We chased the pig around the city. After a visit to the Secret Garden in Central Park, Chuck, Mary, Carrie and I "dared" to walk the 20 blocks through east Harlem in search of the perfect pork torta. I had heard this sandwich might be made at Taco-Mix.

We had the name of the joint confused with the name of a sandwich and thus just trying to confirm we were where we wanted to be turned into a form of street opera. However the welcome was so warm and the food on display so appealing it didn't matter. It turned out we had the right place.

We snuggled in among the jammed locals, Chuck found a surface in the back and spread papers upon it, and we began the process of ordering, and getting help from others and staff in selecting what we might enjoy. It was a riot of food and smell, and seasoning, and cultural exchange. They got crazy white people pigging out, we got the best mex you can eat out of hand. No professional reviews. Here's what the yelpers have to say.

I saved ten thousand dollars this week by not flying to Japan to get a plate of Takoyaki, octopus dipped in batter and cooked in special cast iron trays made for the dish. Otafuku on ninth street does the job from this tiny slot, no tables, no pro reviews.

The Japanese American woman about to graduate NYU in econ was engaging as we waited our turns and she bemoaned the limits of a curriculum that denied her "no growth" models, or steady state economic options.

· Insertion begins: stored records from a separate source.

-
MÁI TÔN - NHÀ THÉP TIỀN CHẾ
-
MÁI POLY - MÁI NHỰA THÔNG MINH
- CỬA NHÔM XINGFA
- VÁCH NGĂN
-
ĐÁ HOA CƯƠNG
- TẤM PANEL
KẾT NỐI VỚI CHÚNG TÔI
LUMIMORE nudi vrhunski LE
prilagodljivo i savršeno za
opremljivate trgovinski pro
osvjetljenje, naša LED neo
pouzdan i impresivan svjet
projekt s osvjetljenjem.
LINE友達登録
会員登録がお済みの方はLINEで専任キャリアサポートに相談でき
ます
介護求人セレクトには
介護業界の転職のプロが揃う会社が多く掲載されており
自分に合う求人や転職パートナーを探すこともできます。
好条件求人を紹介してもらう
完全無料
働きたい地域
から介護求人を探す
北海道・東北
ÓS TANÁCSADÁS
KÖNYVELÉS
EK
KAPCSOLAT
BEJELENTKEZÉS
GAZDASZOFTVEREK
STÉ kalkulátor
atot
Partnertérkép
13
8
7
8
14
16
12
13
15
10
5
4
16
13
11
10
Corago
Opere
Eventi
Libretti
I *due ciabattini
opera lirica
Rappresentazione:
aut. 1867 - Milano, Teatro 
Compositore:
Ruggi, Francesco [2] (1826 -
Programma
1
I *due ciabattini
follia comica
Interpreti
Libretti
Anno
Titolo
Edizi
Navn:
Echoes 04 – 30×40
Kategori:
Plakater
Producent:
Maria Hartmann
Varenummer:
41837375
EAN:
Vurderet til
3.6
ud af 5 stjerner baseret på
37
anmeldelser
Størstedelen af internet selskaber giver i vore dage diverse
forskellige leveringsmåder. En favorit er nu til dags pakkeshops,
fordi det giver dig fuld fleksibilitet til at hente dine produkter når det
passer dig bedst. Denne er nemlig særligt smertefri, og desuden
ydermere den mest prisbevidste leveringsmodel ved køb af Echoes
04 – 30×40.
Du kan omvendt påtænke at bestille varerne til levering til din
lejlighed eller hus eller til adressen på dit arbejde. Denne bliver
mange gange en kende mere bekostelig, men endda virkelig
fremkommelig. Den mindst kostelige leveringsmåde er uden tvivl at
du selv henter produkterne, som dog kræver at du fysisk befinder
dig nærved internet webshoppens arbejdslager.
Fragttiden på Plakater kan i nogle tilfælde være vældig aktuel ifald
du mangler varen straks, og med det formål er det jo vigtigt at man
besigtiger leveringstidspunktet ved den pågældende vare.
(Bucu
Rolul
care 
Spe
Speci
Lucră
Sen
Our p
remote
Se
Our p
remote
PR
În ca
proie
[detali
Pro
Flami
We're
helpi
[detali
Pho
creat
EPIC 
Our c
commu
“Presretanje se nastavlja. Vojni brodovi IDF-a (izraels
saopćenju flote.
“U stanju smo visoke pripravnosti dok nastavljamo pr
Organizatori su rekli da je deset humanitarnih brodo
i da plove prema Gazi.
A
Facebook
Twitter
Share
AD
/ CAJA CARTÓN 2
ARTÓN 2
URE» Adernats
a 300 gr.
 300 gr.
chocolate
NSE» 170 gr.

We also agreed that this was a fantastic dish, she added, "as good as it gets in Japan".

The bomb exploded in Xi'an Famous Foods
I found that Bourdain and others have explored this place and the opinions are universal: It is fantastic. A new twist in seating arrangements is expressed in the form of a sign that signals that three nearby bars will accept you, food in hand, to sit and eat while having one of their drinks.

None of the above are coming to a storefront near you. But I think I know what will. Rice to Riches has the formula: A perfect comfort food, great profit margin, easily replicated graphics and style, and too cute by half. The place was packed. Which doesn't really tell you anything other than a lot of people like rice pudding. The myth of the truck driver somehow knows where to eat, or perusing a menu from the street is info that might tell you what to expect, are really false leads. Observing what people are eating in the sidewalk seats, or walking through a restaurant ostensibly to wash before dinner and seeing patrons plates is a far better strategy.

These are my opinions offered with the intention of sharing a process of how to improve your eating experience. The flaw in a system of user friendly opinions is that we are learning how easy it is to fake entries on social media to either create buzz or blow off a competitor. Opinion spam is becoming endemic but you can learn how to spot it. Finally, there is no substitute for face to face sharing.